An answer to some of these posers may be found in this statement from the Director of Funds, Steve Ehikhamenor, at the same occasion to wit: “This extension aims to rectify the implementation delays caused by previous revenue shortfalls, moving away from the overlapping budget cycles of recent years to a more organized fiscal framework.” The Accountant-General had earlier told the National Assembly that disbursements can only be done if the funds are available “because I must have the funds before I can disburse them”. Further, media statements credited to Special Adviser on Media and Public Communication to President Bola Tinubu, Sunday Dare states that the Federal Government has commenced payments for outstanding 2024 capital projects. FG will fully implement the capital components of both the 2024 and 2025 budgets by March 31, 2026 implying that there are still carryovers from 2024 federal budget. This March 31 deadline has been overtaken by statements from the appropriate authorities.
The foregoing seems to suggest that there is no money for the disbursing authorities to disburse to MDAs. However, it fails to provide answers to what happened to accrued revenue.
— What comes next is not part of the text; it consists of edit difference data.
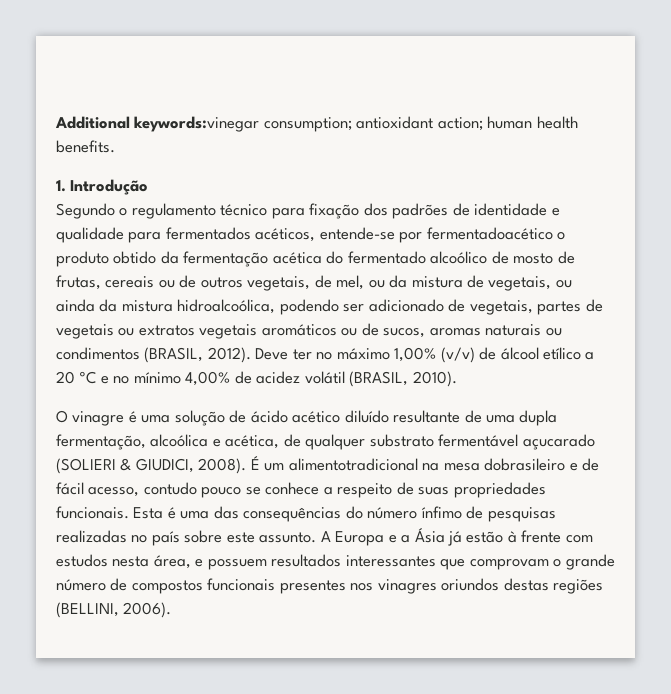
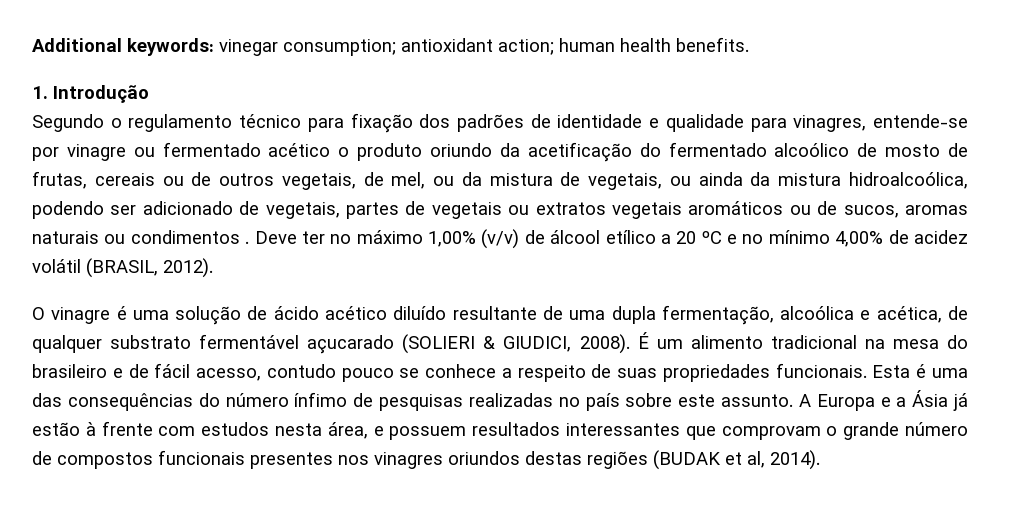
[134,116,260,132] keywords:vinegar -> [127,38,278,56] keywords: vinegar
[165,227,566,243] [56,251,322,267] fermentados acéticos, entende-se por fermentadoacético o produto obtido da fermentação acética -> [793,114,968,132] [32,142,632,162] vinagres, entende-se por vinagre ou fermentado acético o produto oriundo da acetificação
[144,347,251,363] (BRASIL, 2012). -> [245,241,250,244] .
[412,371,457,387] 2010). -> [163,258,213,278] 2012).
[288,458,566,471] alimentotradicional na mesa dobrasileiro -> [690,335,968,349] [32,364,107,378] alimento tradicional na mesa do brasileiro
[56,602,172,618] (BELLINI, 2006). -> [653,450,820,470] (BUDAK et al, 2014).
In December 2025, when the administration sought to brief Nigerians on revenue accruals, there was a wide gulf between the President’s position and that of the Minister of Finance leading to a confusion in the polity.
If we have a deadline of November 2026 for the full implementation of the 2025 capital budget, when will the implementation of the 2026 votes start? We are almost at the end of February and there is no approved budget for the year emanating from late submission of the proposals by the President.
In the final analysis, the President, as an elected leader, owes Nigerians an account and explanations about what happened to accrued revenue. If capital votes are not implemented, as in the extant case, the President is simply using his mandate and tax payers sweat to pay himself and the bureaucracy while doing nothing for the security and welfare of the people. Mr. President, we need an account and detailed explanations.